ISO 27001 voor een klein bedrijf
ISO 27001 is goed haalbaar voor een klein bedrijf, ook met een handvol medewerkers. Reken op €11.000 tot €30.000 in het eerste jaar en een doorlooptijd van 4 tot 6 maanden. De internationale norm voor informatiebeveiliging schaalt mee met je organisatie: een klein bedrijf heeft een kleinere scope, minder maatregelen en een kortere audit dan een multinational. De norm is in Nederland verkrijgbaar via NEN . Wil je het hele plaatje? Begin bij wat ISO 27001 is en de kosten en tijdlijn.
Veel mkb’ers schrikken van verhalen over dikke handboeken en jarenlange trajecten. Dat beeld klopt sinds de 2022-versie niet meer. Een klein, werkbaar managementsysteem volstaat, zolang het bij je risico’s past.

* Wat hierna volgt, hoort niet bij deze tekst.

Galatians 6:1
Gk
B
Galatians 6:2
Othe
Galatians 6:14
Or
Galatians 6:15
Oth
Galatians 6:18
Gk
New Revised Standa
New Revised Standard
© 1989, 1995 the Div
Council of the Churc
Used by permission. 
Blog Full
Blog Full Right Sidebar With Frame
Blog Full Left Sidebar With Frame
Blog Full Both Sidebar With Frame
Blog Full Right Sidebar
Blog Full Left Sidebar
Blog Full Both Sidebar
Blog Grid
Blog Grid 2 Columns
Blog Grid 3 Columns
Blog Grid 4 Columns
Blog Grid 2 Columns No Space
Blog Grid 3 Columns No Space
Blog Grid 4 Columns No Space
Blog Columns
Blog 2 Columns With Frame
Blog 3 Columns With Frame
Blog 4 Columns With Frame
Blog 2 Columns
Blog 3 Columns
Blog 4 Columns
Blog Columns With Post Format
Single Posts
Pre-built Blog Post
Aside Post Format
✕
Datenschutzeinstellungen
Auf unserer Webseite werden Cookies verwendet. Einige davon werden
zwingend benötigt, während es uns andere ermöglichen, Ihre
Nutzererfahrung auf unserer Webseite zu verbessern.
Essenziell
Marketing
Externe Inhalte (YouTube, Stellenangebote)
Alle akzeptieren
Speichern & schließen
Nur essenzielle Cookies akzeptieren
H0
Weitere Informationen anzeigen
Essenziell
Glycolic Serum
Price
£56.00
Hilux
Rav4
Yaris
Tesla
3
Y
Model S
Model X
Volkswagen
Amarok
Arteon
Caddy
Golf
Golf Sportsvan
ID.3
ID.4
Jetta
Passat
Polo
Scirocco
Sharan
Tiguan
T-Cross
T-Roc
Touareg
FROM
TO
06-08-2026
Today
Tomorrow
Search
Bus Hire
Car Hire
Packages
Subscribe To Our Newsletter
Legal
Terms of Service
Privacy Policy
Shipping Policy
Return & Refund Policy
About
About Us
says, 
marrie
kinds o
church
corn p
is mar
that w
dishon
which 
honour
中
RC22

Is ISO 27001 haalbaar voor een klein bedrijf?
Ja. De norm vraagt niet om een fulltime securityteam. Wat hij wel vraagt: dat je systematisch naar je risico’s kijkt en aantoonbaar maatregelen neemt. Bij een bedrijf van 5 tot 25 mensen is dat overzichtelijk.
Het ISMS van een klein bedrijf past vaak in een wiki en een paar spreadsheets. Eén persoon (bijvoorbeeld de directeur of CTO) is eigenaar en besteedt er een paar uur per week aan. De auditor toetst dit met dezelfde norm, maar in verhouding tot je omvang.
Een klein bedrijf hoeft niet alle 93 Annex A maatregelen te implementeren. Je selecteert op basis van je risicoanalyse en legt je keuzes vast in de verklaring van toepasselijkheid.
Wat kost ISO 27001 voor een klein bedrijf?
De cijfers hieronder gelden voor een klein bedrijf (1-25 medewerkers) en komen uit het volledige kostenoverzicht. Het zijn indicaties; vraag altijd offertes aan.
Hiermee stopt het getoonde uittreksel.